Stored data entries

--------------------------------

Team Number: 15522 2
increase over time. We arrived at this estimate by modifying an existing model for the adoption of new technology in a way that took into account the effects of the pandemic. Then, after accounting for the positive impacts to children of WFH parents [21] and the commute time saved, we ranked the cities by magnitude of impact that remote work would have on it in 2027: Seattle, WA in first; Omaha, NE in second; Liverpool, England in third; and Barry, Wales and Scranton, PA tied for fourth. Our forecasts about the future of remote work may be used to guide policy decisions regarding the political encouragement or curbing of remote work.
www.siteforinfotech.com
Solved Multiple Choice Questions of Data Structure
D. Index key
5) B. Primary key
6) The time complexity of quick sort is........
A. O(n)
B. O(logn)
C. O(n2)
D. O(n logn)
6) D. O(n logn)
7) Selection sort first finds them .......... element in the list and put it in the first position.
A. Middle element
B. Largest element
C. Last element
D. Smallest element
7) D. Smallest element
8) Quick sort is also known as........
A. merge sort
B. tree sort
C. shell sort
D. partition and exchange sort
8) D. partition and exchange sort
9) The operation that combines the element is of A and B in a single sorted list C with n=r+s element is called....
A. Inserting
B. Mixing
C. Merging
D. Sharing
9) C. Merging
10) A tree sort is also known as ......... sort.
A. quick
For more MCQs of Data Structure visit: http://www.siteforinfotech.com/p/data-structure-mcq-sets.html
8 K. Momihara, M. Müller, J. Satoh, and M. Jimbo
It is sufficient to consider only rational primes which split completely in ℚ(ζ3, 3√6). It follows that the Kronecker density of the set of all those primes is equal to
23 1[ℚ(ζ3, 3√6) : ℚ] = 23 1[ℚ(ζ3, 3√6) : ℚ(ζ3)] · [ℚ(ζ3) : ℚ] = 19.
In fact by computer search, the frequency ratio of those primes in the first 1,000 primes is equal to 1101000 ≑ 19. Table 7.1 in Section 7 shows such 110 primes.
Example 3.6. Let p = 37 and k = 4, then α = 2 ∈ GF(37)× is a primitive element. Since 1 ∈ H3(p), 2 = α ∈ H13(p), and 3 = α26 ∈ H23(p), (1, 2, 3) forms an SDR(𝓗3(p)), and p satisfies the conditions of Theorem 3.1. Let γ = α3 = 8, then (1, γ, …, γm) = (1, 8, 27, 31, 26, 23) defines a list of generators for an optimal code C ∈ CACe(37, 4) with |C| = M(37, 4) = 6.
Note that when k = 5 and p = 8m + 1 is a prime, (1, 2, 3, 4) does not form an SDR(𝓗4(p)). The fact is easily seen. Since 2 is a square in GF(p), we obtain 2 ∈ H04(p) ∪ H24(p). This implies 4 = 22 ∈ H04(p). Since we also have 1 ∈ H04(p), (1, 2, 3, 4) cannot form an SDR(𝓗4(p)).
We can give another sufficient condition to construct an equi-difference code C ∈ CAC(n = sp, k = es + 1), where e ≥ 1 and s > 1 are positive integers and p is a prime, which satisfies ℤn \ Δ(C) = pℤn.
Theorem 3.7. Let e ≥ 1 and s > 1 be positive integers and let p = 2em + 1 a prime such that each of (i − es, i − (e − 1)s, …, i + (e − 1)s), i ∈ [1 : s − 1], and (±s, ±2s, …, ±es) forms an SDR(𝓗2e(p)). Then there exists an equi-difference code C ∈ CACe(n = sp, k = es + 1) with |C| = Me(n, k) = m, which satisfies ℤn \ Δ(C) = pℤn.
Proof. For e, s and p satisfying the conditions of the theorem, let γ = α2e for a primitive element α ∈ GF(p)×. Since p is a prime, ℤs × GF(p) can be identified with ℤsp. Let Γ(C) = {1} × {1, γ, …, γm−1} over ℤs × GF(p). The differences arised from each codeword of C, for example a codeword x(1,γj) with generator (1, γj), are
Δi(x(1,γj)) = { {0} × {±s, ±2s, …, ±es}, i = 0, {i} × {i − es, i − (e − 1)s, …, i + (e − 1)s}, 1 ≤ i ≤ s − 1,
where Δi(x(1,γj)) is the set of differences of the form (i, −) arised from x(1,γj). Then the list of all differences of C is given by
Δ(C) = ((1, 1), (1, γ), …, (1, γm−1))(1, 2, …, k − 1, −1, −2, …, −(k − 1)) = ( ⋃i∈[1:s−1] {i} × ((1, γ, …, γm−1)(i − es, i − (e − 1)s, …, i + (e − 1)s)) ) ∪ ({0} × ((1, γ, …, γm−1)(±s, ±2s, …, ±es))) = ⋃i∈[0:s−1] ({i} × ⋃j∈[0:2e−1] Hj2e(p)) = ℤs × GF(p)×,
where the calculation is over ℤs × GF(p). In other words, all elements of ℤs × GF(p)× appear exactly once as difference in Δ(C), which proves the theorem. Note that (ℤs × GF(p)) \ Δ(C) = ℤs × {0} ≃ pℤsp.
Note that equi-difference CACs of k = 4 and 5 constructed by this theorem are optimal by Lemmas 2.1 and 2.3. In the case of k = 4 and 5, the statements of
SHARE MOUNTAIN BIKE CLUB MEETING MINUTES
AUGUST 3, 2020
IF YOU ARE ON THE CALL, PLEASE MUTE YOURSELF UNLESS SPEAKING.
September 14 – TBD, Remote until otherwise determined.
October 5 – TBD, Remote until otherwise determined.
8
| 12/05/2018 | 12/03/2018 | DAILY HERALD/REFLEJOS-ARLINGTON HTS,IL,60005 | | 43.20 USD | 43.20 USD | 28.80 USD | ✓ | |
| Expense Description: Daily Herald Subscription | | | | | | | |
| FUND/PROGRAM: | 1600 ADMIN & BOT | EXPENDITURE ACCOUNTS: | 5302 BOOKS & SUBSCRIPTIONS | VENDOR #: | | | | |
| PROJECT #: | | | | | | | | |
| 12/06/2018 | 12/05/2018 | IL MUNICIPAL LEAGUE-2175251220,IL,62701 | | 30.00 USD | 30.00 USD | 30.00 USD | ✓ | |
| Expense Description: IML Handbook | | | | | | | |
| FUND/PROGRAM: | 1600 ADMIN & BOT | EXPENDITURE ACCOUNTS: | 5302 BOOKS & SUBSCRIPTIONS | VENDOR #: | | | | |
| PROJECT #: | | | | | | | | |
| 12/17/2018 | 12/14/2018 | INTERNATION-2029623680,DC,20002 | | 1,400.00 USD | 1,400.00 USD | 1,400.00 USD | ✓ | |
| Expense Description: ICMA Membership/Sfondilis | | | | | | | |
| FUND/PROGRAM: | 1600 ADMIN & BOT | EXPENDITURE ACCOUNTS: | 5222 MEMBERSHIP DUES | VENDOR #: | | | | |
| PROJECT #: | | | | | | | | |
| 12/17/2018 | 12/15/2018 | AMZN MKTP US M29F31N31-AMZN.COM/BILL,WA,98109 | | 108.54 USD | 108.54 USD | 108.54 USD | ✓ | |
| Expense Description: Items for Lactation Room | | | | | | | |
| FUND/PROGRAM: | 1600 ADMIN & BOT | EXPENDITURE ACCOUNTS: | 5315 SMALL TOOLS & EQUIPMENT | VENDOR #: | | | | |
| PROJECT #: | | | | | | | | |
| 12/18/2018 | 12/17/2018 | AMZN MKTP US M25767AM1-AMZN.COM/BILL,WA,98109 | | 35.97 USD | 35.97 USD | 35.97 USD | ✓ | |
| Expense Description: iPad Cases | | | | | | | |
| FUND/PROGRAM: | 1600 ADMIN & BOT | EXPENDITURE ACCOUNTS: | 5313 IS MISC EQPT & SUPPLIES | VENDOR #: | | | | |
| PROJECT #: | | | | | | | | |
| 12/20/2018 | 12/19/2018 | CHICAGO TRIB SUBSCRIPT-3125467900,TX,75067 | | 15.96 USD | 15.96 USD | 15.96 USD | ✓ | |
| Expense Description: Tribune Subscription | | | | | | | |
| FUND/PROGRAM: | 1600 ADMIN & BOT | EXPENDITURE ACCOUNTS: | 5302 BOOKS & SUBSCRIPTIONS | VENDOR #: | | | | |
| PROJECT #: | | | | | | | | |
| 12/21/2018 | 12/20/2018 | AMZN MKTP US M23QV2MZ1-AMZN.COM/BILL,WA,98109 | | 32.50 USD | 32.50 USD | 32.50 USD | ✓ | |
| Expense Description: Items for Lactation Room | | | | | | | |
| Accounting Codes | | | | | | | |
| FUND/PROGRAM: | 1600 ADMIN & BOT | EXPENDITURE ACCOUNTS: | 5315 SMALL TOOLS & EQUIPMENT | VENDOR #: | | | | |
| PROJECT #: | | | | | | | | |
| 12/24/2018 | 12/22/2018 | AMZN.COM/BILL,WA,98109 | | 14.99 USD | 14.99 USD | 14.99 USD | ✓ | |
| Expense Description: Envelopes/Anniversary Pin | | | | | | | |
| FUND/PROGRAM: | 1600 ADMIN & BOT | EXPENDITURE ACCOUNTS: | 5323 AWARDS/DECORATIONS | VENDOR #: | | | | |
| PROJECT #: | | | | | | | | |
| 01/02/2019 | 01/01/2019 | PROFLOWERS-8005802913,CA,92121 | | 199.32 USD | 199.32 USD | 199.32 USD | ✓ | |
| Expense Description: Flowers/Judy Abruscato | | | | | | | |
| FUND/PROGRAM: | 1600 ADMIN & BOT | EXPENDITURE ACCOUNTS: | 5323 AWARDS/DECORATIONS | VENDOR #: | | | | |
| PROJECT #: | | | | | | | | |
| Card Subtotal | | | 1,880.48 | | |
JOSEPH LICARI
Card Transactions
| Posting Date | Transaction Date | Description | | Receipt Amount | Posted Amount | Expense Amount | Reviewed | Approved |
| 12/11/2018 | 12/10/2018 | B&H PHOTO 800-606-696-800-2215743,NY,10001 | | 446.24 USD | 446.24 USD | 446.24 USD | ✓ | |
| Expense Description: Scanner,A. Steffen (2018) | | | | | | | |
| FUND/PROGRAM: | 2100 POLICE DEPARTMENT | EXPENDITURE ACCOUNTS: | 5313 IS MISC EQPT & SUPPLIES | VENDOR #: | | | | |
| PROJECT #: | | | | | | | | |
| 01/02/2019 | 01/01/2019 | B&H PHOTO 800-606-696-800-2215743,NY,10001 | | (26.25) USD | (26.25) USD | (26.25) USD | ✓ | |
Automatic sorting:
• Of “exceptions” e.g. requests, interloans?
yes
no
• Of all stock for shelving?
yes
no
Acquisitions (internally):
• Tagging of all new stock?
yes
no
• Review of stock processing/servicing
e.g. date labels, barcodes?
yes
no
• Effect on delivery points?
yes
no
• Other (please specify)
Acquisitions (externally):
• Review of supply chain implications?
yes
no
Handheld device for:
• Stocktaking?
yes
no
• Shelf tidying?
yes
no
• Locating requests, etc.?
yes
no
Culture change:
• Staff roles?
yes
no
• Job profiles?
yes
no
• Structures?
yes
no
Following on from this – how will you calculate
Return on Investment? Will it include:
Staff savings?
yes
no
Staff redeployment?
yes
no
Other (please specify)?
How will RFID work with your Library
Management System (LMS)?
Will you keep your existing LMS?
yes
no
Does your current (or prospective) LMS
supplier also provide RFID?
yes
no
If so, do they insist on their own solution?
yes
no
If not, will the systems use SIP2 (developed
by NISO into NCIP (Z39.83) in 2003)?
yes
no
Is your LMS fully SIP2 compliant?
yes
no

--------------------------------

> [PROBLEM TO SOLVE]
Output the first line of the entries above and every line after it, exactly as written, ending with the line that contains "8 K. Momihara, M.".

> [THE ANSWER]
Team Number: 15522 2
increase over time. We arrived at this estimate by modifying an existing model for the adoption of new technology in a way that took into account the effects of the pandemic. Then, after accounting for the positive impacts to children of WFH parents [21] and the commute time saved, we ranked the cities by magnitude of impact that remote work would have on it in 2027: Seattle, WA in first; Omaha, NE in second; Liverpool, England in third; and Barry, Wales and Scranton, PA tied for fourth. Our forecasts about the future of remote work may be used to guide policy decisions regarding the political encouragement or curbing of remote work.
www.siteforinfotech.com
Solved Multiple Choice Questions of Data Structure
D. Index key
5) B. Primary key
6) The time complexity of quick sort is........
A. O(n)
B. O(logn)
C. O(n2)
D. O(n logn)
6) D. O(n logn)
7) Selection sort first finds them .......... element in the list and put it in the first position.
A. Middle element
B. Largest element
C. Last element
D. Smallest element
7) D. Smallest element
8) Quick sort is also known as........
A. merge sort
B. tree sort
C. shell sort
D. partition and exchange sort
8) D. partition and exchange sort
9) The operation that combines the element is of A and B in a single sorted list C with n=r+s element is called....
A. Inserting
B. Mixing
C. Merging
D. Sharing
9) C. Merging
10) A tree sort is also known as ......... sort.
A. quick
For more MCQs of Data Structure visit: http://www.siteforinfotech.com/p/data-structure-mcq-sets.html
8 K. Momihara, M. Müller, J. Satoh, and M. Jimbo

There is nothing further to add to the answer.